Unbeweglich predigte der Kanzlist Liebe – die Liebe zur Finsternis. Den Sinnen, die die Dunkelheit benötigten, huldigte seine Rede, und er fluchte der Liebe, die allein die Augen gebraucht.
»Denn, Freunde der lichtlosen Nacht«, rief er, »sind wir nicht geboren als eine Einheit von Sinnen, eine Einheit, die über das Individuum hinausreicht? Sind wir nicht durch das Netzwerk des Tastens und Fühlens, des Sehens und Hörens miteinander verkettet?
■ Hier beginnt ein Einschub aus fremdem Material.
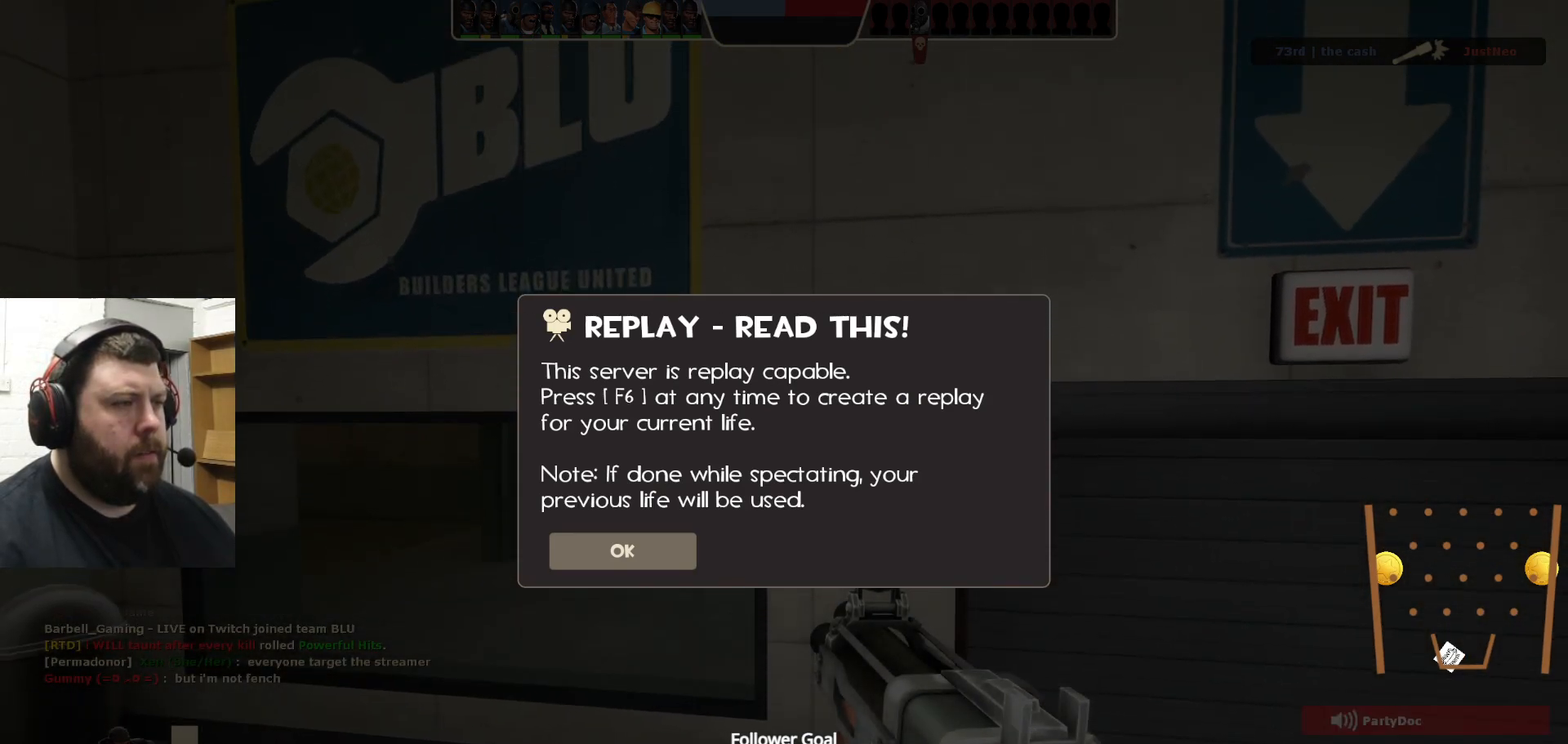
{"buttons": [], "left_stick": "center", "right_stick": "center", "events": []}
Müssen wir uns nicht die Fähigkeit erhalten, einander erleben zu können, auch wenn wir uns nicht mit Blicken zu ermessen vermögen? Pflegt die Sinne, die euch die Natur gegeben! Genießt die Finsternis! Bereitet euch vor auf den Tag, dem wieder eine wahrhaftige Nacht folgen wird!«
»Wovon spricht er?« flüsterte Grünspan.
»Von vertrauten Dingen«, erwiderte Penser verhalten.
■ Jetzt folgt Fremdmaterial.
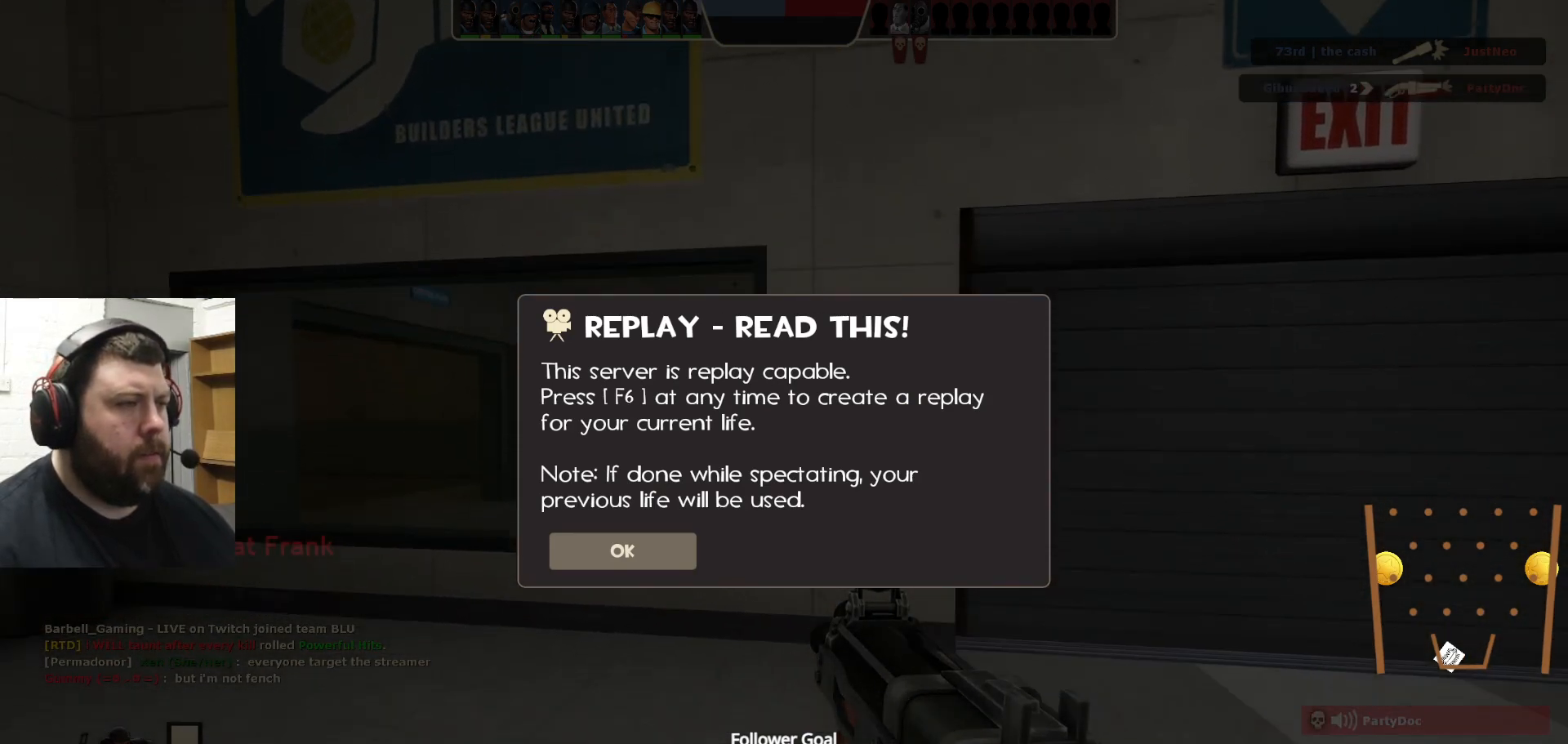
{"buttons": [], "left_stick": "center", "right_stick": "center", "events": []}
Der Prediger, diesen Titel gab ihm Grünspan, fand bewegende Worte, mit welchen er die Werte pries, die seiner Meinung nach untrennbar mit der Nacht verbunden waren: die Geheimnisse zärtlicher Ahnung. Die unermeßbaren Abgründe der Phantasie. Das Empfinden von Nähe, von Enge und Weite, was er direkt von der Räumlichkeit auf ideelle Gegenstände bezog.
Ein Sophist, stellte Grünspan im stillen fest, jemand, der die Normen der zivilisierten Welt auf den Kopf stellt, intellektuelle Extravaganz. Sie beten die Schwärze an! Lächerlich! Wohin ihn auch seine Wege geführt hatten, überall im Kosmos verband sich die Vorstellung von Freude mit Licht, auf Dunkelplaneten wie auf überhellen. Schwärze, das ist der Tod, selbst wenn er hier und da in der Reinheit des Weiß erschien. Die Eindringlichkeit des Redners entriß ihn seinen Überlegungen.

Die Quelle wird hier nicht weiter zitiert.